Unnamed: 0,Rule,Accuracy
0,Pclass,0.711712
1,Sex,0.77027
2,Age,0.513514
3,Siblings/Spouses Aboard,0.630631
4,Parents/Children Aboard,0.630631
5,Fare,0.693694


In [7]:
best_one_r = all_one_r[all_one_r.Accuracy == all_one_r.Accuracy.max()]

print('Best 1R:')
best_one_r

Best 1R:


Unnamed: 0,Rule,Accuracy
1,Sex,0.77027


We therefore conclude the `Sex` attribute to be the best 1R for the Titanic dataset.
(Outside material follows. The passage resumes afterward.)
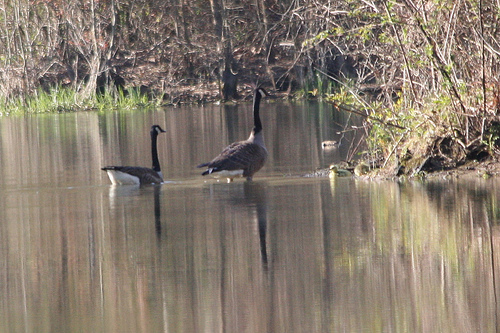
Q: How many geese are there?
A: Two.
## (c) Can you produce a second rule based on a single attribute with a good effectiveness? You need to split the dataset into two disjoint sample, the training and the test set. For example, used 75% for the training sample, and the remaining 25% for the test set.

In [8]:
rules2 = [[a,b] for a in rules for b in rules if rules.index(a) < rules.index(b)]
all_two_r = pd.DataFrame(
    map(lambda rule: [rule, train_and_predict(X_idx=rule, y_idx="Survived")], rules2),
    columns=["Rules", "Accuracy"],
)

all_two_r

Unnamed: 0,Rules,Accuracy
0,"[Pclass, Sex]",0.720721
1,"[Pclass, Age]",0.626126
2,"[Pclass, Siblings/Spouses Aboard]",0.702703
3,"[Pclass, Parents/Children Aboard]",0.716216
4,"[Pclass, Fare]",0.653153
5,"[Sex, Age]",0.806306
6,"[Sex, Siblings/Spouses Aboard]",0.743243
7,"[Sex, Parents/Children Aboard]",0.779279
8,"[Sex, Fare]",0.698198
9,"[Age, Siblings/Spouses Aboard]",0.585586


In [9]:
best_two_r = all_two_r[all_two_r.Accuracy == all_two_r.Accuracy.max()]

print("Best 2R:")
best_two_r

Best 2R:


Unnamed: 0,Rules,Accuracy
5,"[Sex, Age]",0.806306


There is no direct answer as to which two rules would be best.
Fact is, that `Sex` is always part of the set, but the other rule seems to not have that big of an impact and changes depending on the random splitting of the dataset into a training/test set.

When taking the best out of 100 runs, I get the following result:
```
Best rule:     ['Sex', 'Parents/Children Aboard']
with accuracy: 0.8603603603603603
```
However, this may also be the result of overfitting to the present dataset.